A SAGA DA FLORESTA AMAZÔNICA E O FUTURO INCERTO DE NOSSO POVO.
O modelo ZONA FRANCA DE MANAUS não aconteceu por um simples programa de desenvolvimento regional como muitos apregoam, mas este foi um dos mais bem elaborados programas de desenvolvimento sustentável do MUNDO, para a PRESERVAÇÃO DE NOSSO PLANETA TERRA, DE NOSSOS POVOS E DA SOBREVIVÊNCIA DE TODOS OS SERES VIVOS QUE NELA HABITAM.
Enquanto a Amazônia Legal possui aproximadamente 82% da floresta preservada apenas, em razão dos desmatamentos no Estado do Pará, Goiás e Mato Grosso o ESTADO DO, AMAZONAS com o advento da implantação da Zona Franca e do Distrito Industrial proporcionou ao Estado – em razão da atratividade criada com oferta de empregos na capital – a manutenção da intocabilidade da floresta com aproximadamente 98% de área preservada ainda hoje.
Nessas circunstâncias a cidade cresceu e tornou-se uma grande metrópole, encravada entre dois lindos e maravilhosos caudais d’águas, o Rio Solimões e o Rio Negro, recebendo a partir de seu encontro o nome de Rio Amazonas – o segundo maior rio em extensão e o primeiro em volume d’água do mundo.
Mas, nem tudo são flores... esse progresso que tornou o Estado do Amazonas em um dos maiores do país em IMPORTÂNCIA e em extensão territorial, transformou-o em um dos maiores arrecadadores de impostos do país, mesmo com os incentivos fiscais para compensação das diferenças regionais, pela logística complicada e distância do resto do Brasil e amarga um preço enorme que cobra aos filhos da terra dos mais de 60 municípios distantes da capital Manaus. Em razão dos empregos bem remunerados da capital amazonense é contínuo o êxodo rural que esvazia os municípios do Estado, deixando-o extremamente carente de oferta de emprego ou desenvolvimento tecnológico do interior, com sérios reflexos na educação, na saúde, na segurança, enfim na qualidade de vida de seus habitantes. Nas beiradas dos rios, principal via de transporte de carga e passageiros, por toda a extensão do Estado, não existe energia elétrica, água tratada, núcleos civilizados organizados e o percurso para as cidades mais distantes demoram 15 a 20 dias. E ainda assim, ocorrem nos corredores do Poder Central em Brasília movimentos camuflados para desestabilizar o Modelo Zona Franca de Manaus.

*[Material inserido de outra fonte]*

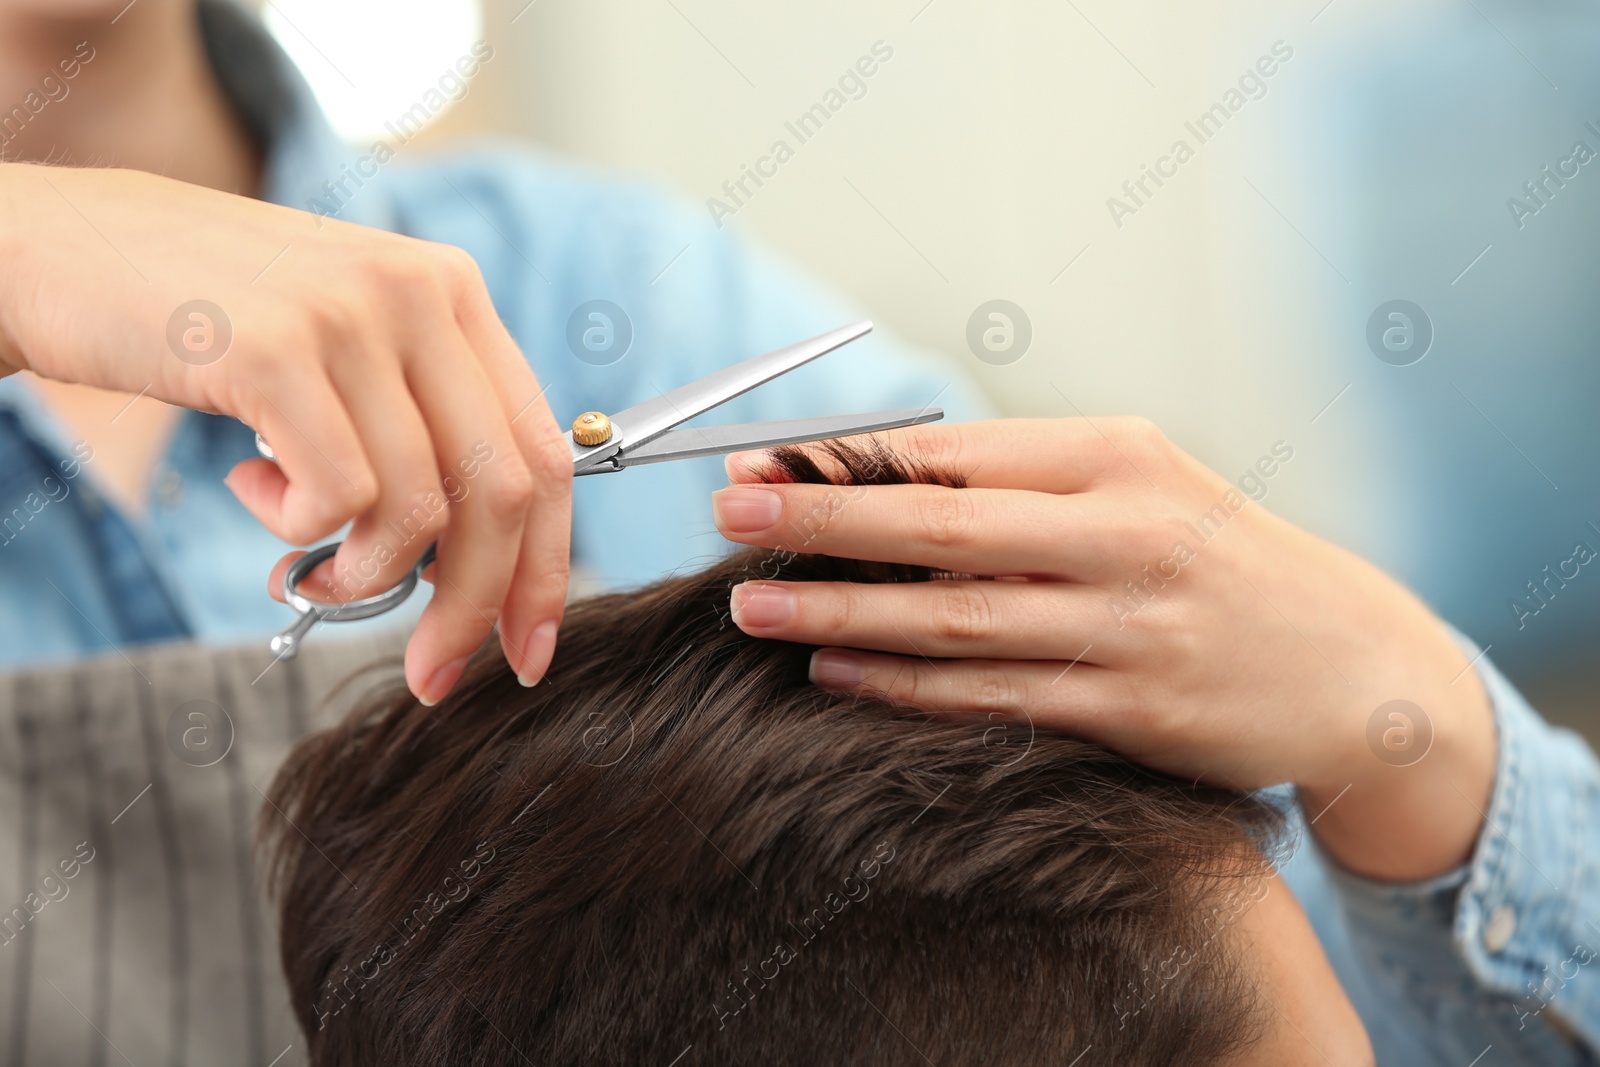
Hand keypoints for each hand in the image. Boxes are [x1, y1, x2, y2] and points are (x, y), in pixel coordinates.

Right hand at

Enquanto aqui mantemos a intocabilidade da floresta a ferro e fogo, acompanhamos a quase total extinção da Mata Atlântica – com raras e minúsculas concentrações destas áreas nos Estados do Sul.
As chuvas que abundam durante o verão e permitem ao setor primário a  evolução cada vez mais crescente da produção agrícola em todo o país são resultantes dos chamados RIOS VOADORES – nuvens que se deslocam da Amazônia em grandes velocidades e banham as plantações e a todos os nossos irmãos que sequer se preocupam em tentar reflorestar as regiões do sul, como se a Amazônia lhes pertencessem e que nenhuma importância tivesse.
É muito triste verificar que a população do Brasil não tem a menor ideia do que representa nossa região para todo o povo brasileiro e para o mundo e talvez  verifiquem no futuro o quanto o passado seria importante se tivessem tido a curiosidade de reconhecer a sua real importância enquanto houvesse tempo.